I agree with Marke, the slip resistance is so that the motor will load share. I look after a number of cranes which have dual hoist motors ( Some on the same shaft and some through epicyclic gearboxes ) they all have slip resistance left in circuit after the final rotor step ( tends to be around 4% ), whereas single hoist motor drives are shorted out completely.

 

[jraef]

Right on marke. Vote #2
He has hit the nail on the head. The arrangement you have is VERY typical for long overland conveyors. If the motors are not tuned for load sharing, the uphill-most motor will usually take the brunt of the load and burn up. Long conveyors can act like rubber bands when varying loads are applied, such as material handling like crushed rock or sand. Having the variable resistance control on WR motors allows torque control and thus proper load sharing. My recomendation: do not mess with it unless you are willing to buy 3 vector drives, the only other technology that can do this job. (OK, maybe DC as well, but that means changing the motors too)

- **The tasks**
1) Answer these questions from the thread on motor load sharing:
(a) About how much slip resistance is left in circuit after the final rotor step on the cranes with dual hoist motors?
(b) Which motor usually takes the brunt of the load when the motors are not tuned for load sharing?
(c) How many vector drives does the recommendation mention buying?
2) State whether each statement agrees with the thread on motor load sharing, and quote the words that decide it:
(a) Single hoist motor drives keep some slip resistance in circuit.
(b) Long conveyors can act like rubber bands when varying loads are applied.
(c) Every crane with dual hoist motors has both motors on the same shaft.
3) Write out the passage of the load-sharing thread between "I agree with" and "shorted out completely.", inclusive.

(Stored data entries)
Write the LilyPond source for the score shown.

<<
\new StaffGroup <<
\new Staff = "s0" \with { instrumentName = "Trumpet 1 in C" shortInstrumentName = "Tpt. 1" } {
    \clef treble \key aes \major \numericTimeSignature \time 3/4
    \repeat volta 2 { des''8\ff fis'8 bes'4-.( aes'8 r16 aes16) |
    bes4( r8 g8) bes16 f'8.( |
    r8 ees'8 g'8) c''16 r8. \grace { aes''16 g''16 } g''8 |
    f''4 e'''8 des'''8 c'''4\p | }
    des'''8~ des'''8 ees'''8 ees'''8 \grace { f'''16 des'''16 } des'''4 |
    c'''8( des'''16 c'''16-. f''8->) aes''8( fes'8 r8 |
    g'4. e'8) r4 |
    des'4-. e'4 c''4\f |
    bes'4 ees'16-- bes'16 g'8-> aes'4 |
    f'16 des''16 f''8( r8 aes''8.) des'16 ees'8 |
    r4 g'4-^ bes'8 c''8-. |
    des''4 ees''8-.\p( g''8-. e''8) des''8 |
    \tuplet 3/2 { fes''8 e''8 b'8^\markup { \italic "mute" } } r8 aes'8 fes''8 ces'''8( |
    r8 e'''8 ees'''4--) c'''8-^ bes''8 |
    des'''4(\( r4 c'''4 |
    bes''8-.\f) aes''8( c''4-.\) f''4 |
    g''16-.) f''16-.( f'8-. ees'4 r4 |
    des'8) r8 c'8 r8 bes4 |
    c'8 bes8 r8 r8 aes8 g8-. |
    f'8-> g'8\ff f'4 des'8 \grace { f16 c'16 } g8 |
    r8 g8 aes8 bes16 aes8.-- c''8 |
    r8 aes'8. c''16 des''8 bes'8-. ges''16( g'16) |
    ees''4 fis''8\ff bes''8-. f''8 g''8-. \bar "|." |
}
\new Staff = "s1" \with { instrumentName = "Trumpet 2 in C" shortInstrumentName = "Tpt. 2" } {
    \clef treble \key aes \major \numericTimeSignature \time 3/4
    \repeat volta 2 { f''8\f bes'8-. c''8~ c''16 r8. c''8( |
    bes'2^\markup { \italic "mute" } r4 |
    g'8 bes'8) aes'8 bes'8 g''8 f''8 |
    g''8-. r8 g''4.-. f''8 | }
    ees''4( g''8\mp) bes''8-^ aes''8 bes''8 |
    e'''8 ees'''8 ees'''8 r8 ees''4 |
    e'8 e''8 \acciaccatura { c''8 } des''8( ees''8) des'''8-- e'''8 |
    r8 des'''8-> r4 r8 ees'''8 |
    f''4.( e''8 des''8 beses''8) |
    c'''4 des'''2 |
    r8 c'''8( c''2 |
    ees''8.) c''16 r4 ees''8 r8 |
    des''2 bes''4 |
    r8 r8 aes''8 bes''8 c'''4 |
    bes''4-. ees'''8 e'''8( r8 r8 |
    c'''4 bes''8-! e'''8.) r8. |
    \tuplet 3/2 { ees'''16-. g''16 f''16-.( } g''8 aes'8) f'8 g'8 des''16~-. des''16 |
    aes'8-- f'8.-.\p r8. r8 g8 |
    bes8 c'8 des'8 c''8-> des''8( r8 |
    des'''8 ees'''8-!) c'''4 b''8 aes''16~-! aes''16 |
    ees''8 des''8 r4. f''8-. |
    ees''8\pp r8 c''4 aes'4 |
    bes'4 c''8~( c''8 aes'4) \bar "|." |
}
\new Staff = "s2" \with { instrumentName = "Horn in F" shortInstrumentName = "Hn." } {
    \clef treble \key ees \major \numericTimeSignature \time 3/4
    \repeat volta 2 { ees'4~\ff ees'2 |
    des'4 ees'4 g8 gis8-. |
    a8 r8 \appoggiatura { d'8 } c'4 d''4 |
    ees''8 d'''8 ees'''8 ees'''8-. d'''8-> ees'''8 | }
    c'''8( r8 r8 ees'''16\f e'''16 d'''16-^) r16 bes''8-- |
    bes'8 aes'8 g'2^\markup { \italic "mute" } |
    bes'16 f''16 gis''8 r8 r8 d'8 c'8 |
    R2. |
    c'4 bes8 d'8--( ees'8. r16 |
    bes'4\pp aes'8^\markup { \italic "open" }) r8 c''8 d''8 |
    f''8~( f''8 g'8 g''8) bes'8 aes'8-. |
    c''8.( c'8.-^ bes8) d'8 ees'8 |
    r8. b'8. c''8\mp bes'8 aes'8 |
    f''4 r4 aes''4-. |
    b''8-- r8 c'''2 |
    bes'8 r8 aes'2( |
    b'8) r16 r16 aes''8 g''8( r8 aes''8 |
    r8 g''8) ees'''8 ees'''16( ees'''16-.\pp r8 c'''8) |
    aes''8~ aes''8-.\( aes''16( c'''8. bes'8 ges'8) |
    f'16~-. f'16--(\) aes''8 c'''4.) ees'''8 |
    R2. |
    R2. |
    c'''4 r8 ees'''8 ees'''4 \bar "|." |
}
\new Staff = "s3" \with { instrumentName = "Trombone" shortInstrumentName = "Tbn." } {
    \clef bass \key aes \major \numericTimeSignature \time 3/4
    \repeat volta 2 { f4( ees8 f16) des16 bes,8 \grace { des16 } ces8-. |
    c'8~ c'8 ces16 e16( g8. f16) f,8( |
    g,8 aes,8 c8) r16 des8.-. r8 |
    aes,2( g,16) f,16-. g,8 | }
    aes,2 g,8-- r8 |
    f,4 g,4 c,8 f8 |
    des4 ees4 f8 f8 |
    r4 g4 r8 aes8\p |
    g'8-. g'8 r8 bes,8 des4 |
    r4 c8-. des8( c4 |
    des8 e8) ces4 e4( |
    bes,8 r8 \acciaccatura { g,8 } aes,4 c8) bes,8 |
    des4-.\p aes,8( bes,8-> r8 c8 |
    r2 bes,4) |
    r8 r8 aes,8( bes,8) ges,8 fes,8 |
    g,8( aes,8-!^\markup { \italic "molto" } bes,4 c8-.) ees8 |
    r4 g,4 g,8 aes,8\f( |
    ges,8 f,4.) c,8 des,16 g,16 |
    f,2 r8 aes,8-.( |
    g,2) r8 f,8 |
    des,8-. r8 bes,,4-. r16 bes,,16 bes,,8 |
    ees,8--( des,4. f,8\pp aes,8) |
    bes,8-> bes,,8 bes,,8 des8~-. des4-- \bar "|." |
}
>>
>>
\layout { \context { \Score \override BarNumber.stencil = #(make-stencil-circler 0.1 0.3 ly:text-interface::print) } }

- **Responses to the exercise**
1)
(a) Around 4%.
(b) The uphill-most motor.
(c) Three.

2)
(a) No: "whereas single hoist motor drives are shorted out completely."
(b) Yes: "Long conveyors can act like rubber bands when varying loads are applied"
(c) No: "Some on the same shaft and some through epicyclic gearboxes"

3)
I agree with Marke, the slip resistance is so that the motor will load share. I look after a number of cranes which have dual hoist motors ( Some on the same shaft and some through epicyclic gearboxes ) they all have slip resistance left in circuit after the final rotor step ( tends to be around 4% ), whereas single hoist motor drives are shorted out completely.